# ABOUT THIS EXERCISE:
Please return all lines from the records below that include the string "Cyan".

# PROVIDED DATA:
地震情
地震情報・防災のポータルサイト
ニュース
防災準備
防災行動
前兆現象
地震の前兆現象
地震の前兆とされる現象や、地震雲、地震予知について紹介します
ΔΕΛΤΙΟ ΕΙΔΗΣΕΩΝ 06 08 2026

---

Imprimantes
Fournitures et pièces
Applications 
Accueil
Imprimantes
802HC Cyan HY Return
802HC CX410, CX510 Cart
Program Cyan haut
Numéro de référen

# EXERCISE RESULT:
802HC Cyan HY Return
Program Cyan haut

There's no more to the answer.